Hide & Seek (Acornsoft/ASK) Review | The Micro User - Everygamegoing

The Micro User


Hide & Seek
By Acornsoft/ASK
BBC/Electron

 
Published in The Micro User 2.09

Answer to that 'if only' question

Have you ever heard a teacher saying about your child: "If only he would learn to concentrate"? If you have, then Hide and Seek is the program for you.

Like all tapes from Applied Systems Knowledge loading is simple, reliable and quite fool proof. The child has a choice of three related but different activities, the first being Find It.

In this game, six pictures appear one at a time at the bottom of a screen. They are then automatically transferred into one of the six boxes forming a block in the main part of the screen.

When all the boxes have been filled and the child has therefore seen some objects for a considerable number of seconds, delightful candystripe blinds roll down over each box, with appropriate sound effects.

When all are covered, and the child has pressed the space bar, a clone of one of the six objects is drawn below the block and the child has to decide which box contains its twin.

This is simply done by pressing the space bar to move the black marker around the boxes. Pressing Return removes the blind and the child finds whether or not he had chosen correctly.

If the pictures do match, that blind remains open, and the process is repeated. An incorrect choice is once again covered up and the child has one further option to choose correctly before the correct box is revealed.

Our younger children spent a long time on this program, but when they felt more secure they moved on to Seek It.

This is similar, but there are further options in the program which determine how long the child sees each picture in its box, and whether the shutters closed all together or individually.

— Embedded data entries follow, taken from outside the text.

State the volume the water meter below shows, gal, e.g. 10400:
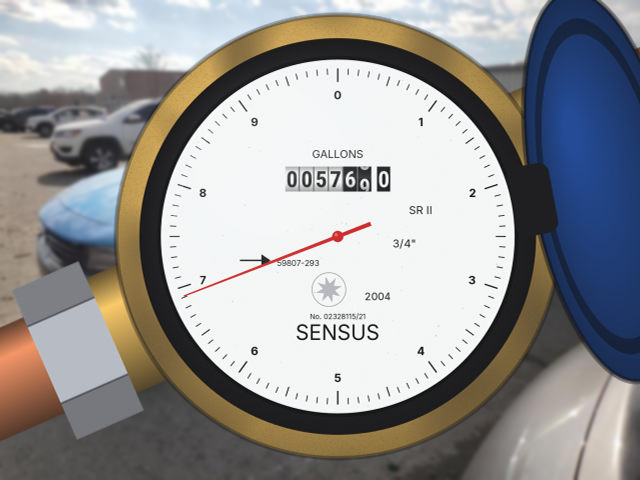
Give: 57686.9
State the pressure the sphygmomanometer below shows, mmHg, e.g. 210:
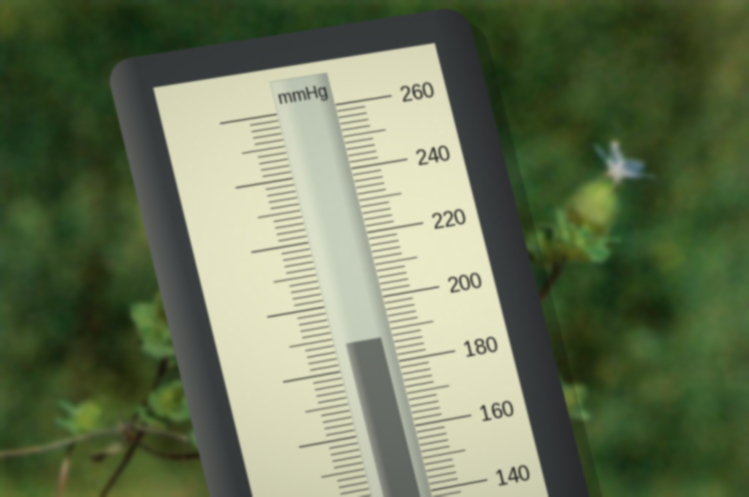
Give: 188
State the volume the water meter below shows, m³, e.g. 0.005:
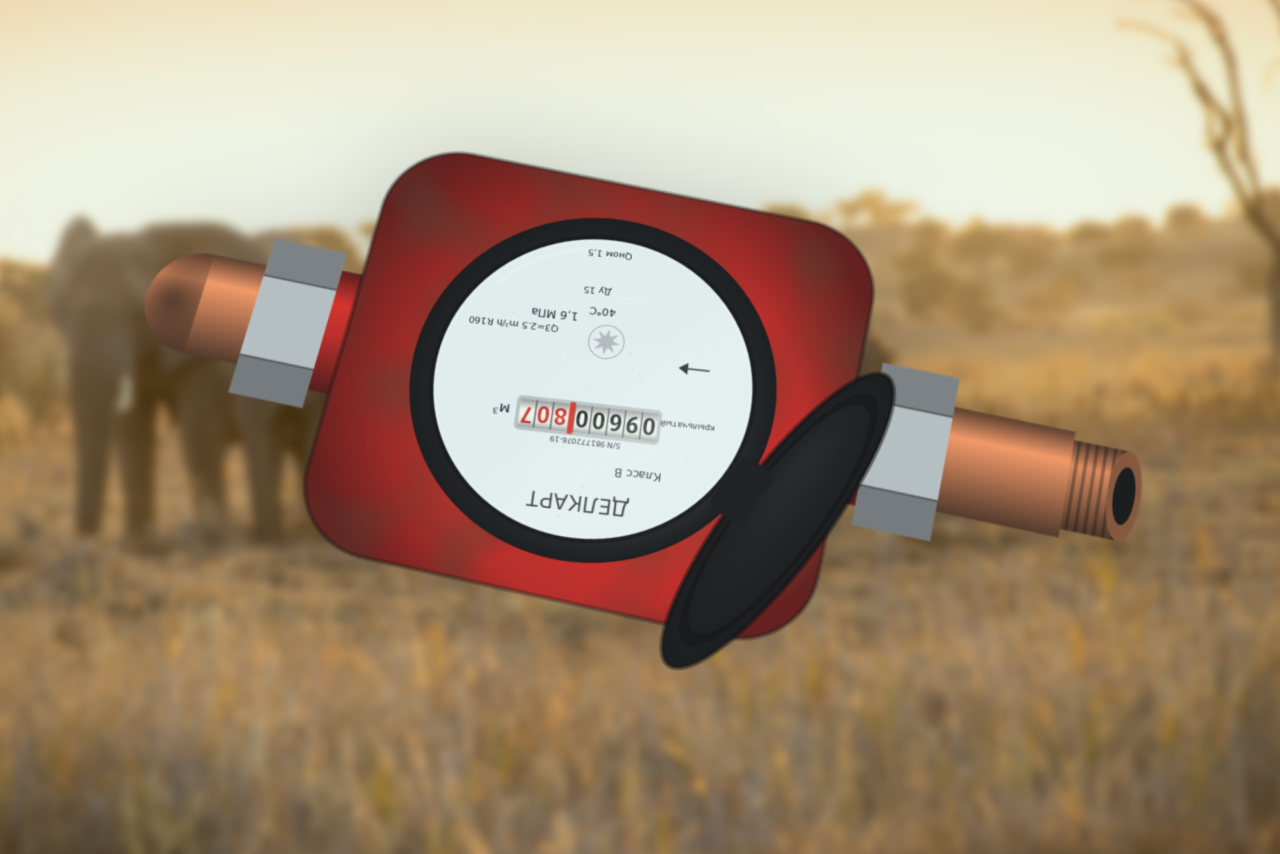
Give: 9600.807
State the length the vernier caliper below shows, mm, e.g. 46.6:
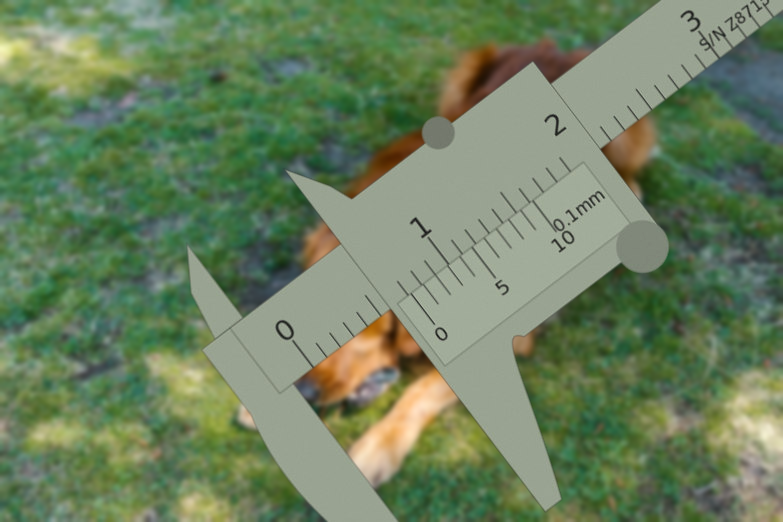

Eventually some hardy souls will try their hands at the final choice, What's Missing? This allows the student to brush up either reading or spelling.

Both games are similar, but in one the child has to decide which word appearing on screen tallies with the object mysteriously removed from the set of six.

The other game requires the child to select the correct name and then spell it correctly.

Two added bonuses the cassette is compatible with the BBC and the Electron, and for disc owners, there is at last a disc copy available.